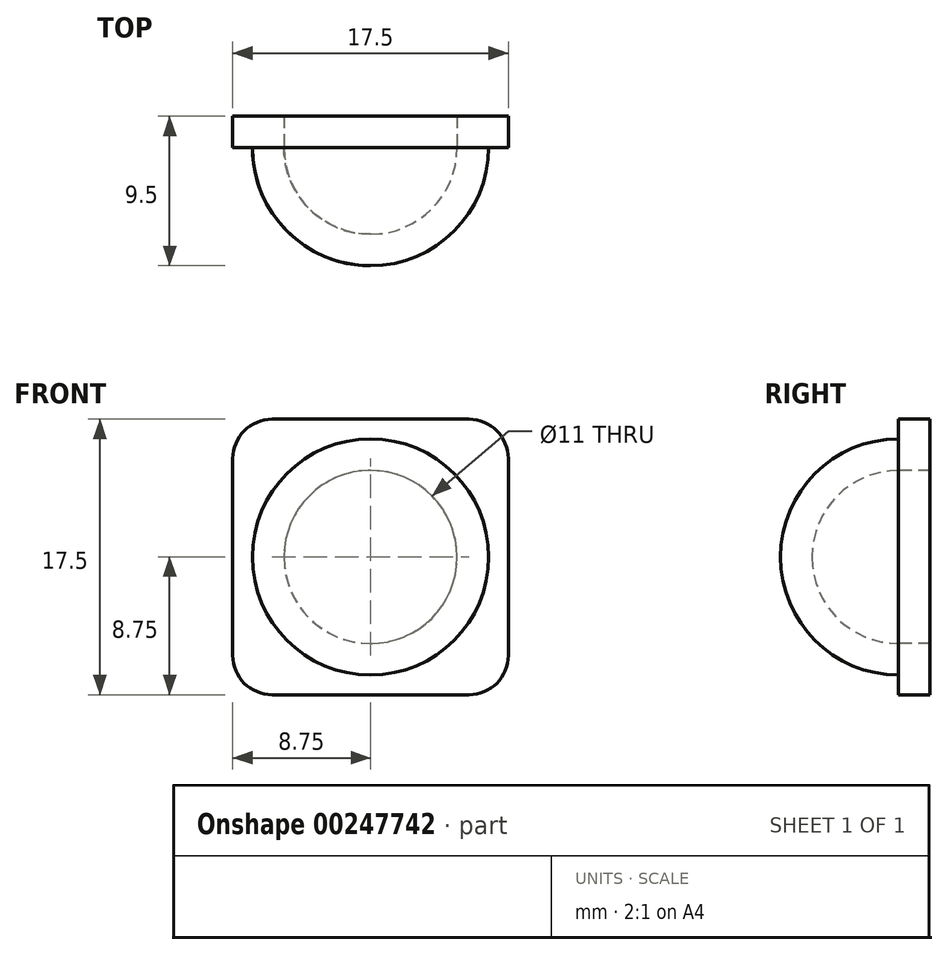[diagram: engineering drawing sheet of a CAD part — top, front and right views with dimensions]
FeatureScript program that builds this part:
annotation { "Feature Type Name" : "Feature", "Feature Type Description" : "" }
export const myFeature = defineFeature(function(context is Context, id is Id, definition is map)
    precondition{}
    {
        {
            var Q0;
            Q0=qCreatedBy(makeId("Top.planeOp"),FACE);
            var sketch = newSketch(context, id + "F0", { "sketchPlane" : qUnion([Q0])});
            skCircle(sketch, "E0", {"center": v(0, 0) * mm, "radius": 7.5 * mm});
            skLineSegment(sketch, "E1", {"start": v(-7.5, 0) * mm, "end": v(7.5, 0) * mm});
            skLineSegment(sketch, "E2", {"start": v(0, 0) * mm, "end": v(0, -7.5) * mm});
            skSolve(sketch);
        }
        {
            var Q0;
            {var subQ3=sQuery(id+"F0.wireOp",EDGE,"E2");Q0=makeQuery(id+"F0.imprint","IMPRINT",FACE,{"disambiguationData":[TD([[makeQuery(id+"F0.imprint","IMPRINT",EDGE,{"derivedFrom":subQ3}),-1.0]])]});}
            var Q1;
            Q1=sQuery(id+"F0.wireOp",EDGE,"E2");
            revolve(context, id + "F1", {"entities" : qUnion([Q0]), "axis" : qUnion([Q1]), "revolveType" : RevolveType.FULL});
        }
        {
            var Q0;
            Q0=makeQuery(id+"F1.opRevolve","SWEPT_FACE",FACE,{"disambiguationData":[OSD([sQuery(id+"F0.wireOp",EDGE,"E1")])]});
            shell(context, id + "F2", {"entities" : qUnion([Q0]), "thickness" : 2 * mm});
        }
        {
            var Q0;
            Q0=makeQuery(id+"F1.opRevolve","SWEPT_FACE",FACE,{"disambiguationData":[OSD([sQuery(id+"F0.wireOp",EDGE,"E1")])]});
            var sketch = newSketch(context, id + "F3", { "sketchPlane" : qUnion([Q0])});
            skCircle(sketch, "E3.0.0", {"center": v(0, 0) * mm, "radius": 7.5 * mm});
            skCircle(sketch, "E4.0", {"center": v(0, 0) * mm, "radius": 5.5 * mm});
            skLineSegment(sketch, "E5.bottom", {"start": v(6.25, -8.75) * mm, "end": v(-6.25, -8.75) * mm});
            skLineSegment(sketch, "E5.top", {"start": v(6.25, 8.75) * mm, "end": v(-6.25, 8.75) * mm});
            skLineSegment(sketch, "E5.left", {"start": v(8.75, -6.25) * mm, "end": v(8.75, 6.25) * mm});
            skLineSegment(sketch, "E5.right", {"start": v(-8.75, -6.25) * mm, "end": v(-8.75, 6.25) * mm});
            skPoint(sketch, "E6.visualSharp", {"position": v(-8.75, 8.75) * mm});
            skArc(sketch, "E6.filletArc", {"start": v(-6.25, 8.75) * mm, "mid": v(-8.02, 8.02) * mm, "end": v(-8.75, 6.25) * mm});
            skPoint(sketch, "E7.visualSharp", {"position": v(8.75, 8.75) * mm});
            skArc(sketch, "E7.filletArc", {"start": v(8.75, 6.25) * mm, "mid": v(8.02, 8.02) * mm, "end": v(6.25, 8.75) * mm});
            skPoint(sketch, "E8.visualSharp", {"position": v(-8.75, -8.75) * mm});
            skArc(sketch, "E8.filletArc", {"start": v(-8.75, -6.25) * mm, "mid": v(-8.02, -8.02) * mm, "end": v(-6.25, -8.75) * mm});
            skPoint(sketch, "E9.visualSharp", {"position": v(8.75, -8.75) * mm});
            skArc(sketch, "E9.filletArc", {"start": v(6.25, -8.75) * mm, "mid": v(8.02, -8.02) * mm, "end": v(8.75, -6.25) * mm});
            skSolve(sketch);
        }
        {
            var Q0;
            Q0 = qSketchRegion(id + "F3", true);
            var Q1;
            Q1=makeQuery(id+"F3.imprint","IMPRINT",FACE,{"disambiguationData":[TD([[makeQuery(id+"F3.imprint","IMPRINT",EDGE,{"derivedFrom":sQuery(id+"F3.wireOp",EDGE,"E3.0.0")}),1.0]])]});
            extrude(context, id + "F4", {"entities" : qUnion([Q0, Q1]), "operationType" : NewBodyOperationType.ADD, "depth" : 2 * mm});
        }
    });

++++++++++++++++++++

== Work to complete ==
Copy out every line of the material that contains the string "center", matching case exactly.

== In response ==
            skCircle(sketch, "E0", {"center": v(0, 0) * mm, "radius": 7.5 * mm});
            skCircle(sketch, "E3.0.0", {"center": v(0, 0) * mm, "radius": 7.5 * mm});
            skCircle(sketch, "E4.0", {"center": v(0, 0) * mm, "radius": 5.5 * mm});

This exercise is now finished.